Every industry has its lingo and machine learning (ML) is no different. We thought we’d provide you with a brief checklist of key terminology that all aspiring ML developers should be familiar with when building models. In case you missed it, you can also read our Tips to Steer Your Developer Career Towards Machine Learning, where we listed some skills and tips on how to get started in ML.
Layer and Model Types
Within ML, deep learning (DL) is the current state of the art. All DL models today are based around neural networks. Neural networks comprise layers of neurons (aka tensors) which store the state of something (e.g., pixel values), and are connected to neurons in subsequent layers which store the state of higher-level entities (e.g., groups of pixels).

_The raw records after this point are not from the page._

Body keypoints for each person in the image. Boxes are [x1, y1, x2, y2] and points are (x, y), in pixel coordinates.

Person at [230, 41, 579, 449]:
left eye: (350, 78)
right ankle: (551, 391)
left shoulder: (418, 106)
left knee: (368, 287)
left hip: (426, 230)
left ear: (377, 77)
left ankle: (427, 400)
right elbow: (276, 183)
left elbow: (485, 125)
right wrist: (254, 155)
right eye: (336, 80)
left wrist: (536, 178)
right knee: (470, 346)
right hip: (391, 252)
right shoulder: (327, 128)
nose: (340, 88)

In between these layers sit weights which are adjusted during training and ultimately used to make predictions.
Below are common types of neural network layers to become familiar with:
- Input Layer: the first layer of a neural network that represents the input data (e.g., image data).
- Output Layer: the final layer of a neural network that contains the model's result for a given input (e.g., image classification).

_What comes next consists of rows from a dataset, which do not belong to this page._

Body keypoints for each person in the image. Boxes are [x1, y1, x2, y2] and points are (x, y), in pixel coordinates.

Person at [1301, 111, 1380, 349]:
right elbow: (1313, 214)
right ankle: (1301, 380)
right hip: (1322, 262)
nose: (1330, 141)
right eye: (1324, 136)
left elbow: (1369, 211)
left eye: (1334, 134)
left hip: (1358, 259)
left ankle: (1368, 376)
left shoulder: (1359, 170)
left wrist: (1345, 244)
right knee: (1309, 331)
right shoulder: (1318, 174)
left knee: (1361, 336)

- Hidden Layer(s): the layers which sit between a neural network's input and output layers to perform transformations on the data.
- Dense (aka fully-connected layer): a layer where all of its outputs are connected to all inputs of the next layer.
- Convolution: the foundation for building Convolution Neural Networks (CNN).
- Recurrent: provides looping capability where the layer's input includes both the data to analyze and output from a previous calculation performed on that layer. Recurrent layers form the basis of Recurrent Neural Network (RNNs).
- Residual Block: Residual Neural Networks (ResNets) group together two or more layers as residual blocks to avoid the vanishing gradient problem.
ML practitioners use different types of layers to architect neural networks in different ways. Common neural networks examples include VGG16, ResNet50, InceptionV3, and MobileNetV2. Note that many of these models are provided by Keras Applications and are available through components in PerceptiLabs, allowing you to quickly build models using transfer learning.
A model's layers and interconnections form the model's internal or learnable parameters which are adjusted during training. Key parameters include:
- Weights: degree to which a given neuron influences the tensor(s) which it's connected to in the next layer.
- Biases: shifts the results up or down, making it easier or harder to activate a neuron.
During training, the underlying ML engine optimizes the model by adjusting its weights and biases. In order to do this, the following algorithms are employed:
- Optimizer: updates the model to help it learn complex patterns of data. Common algorithms include: ADAM, Stochastic Gradient Descent (SGD), Adagrad, and RMSprop.
- Activation Function: mathematical function that adds non-linearity to the neuron's output. Examples include: Sigmoid, ReLU, and Tanh.
- Loss Function (aka Error function): gauges if the adjustments by the optimizer for a single training sample results in better performance (i.e., indicates how well a model makes predictions given a set of weights and bias values). Common loss functions include Cross-Entropy, Quadratic, and Dice.
- Cost Function: gauges if the adjustments by the optimizer across all training samples result in better model performance.
Training typically involves partitioning the data into three sets:
- Training Data: used to optimize the model's weights and biases by providing ground truth data (e.g., images with corresponding labels which are known to be correct).
- Validation Data: used to test the accuracy of the model as it's being trained.
- Test Data: used to test the performance of the final trained model on data which it hasn't seen before.
It's important to avoid under-fitting during training (i.e., training a model that is too simple to learn from the data very well), as well as over-fitting (i.e., training a model that is too complex to predict accurately on new, unseen data). ML practitioners can adjust a number of user-controllable settings called hyperparameters to develop as good of a model as possible:
- Batch Size: number training samples to train on before the optimizer updates the model's parameters.
- Epochs: number of passes to make over the entire training dataset (including all batches).
- Loss: loss function algorithm to use.
- Learning Rate: how much to change the model's parameters based on the error calculated after they are updated.
- Optimizer: optimizer algorithm to use.
- Shuffle: randomly changes the training data order to make the model more robust.
- Dropout: a regularization trick to reduce overfitting by ignoring randomly chosen layer outputs. Each update to a layer is then effectively performed on a different view of that layer.
This checklist is certainly not exhaustive – we could easily write a whole set of books about the fundamentals! However, these key elements are a good start.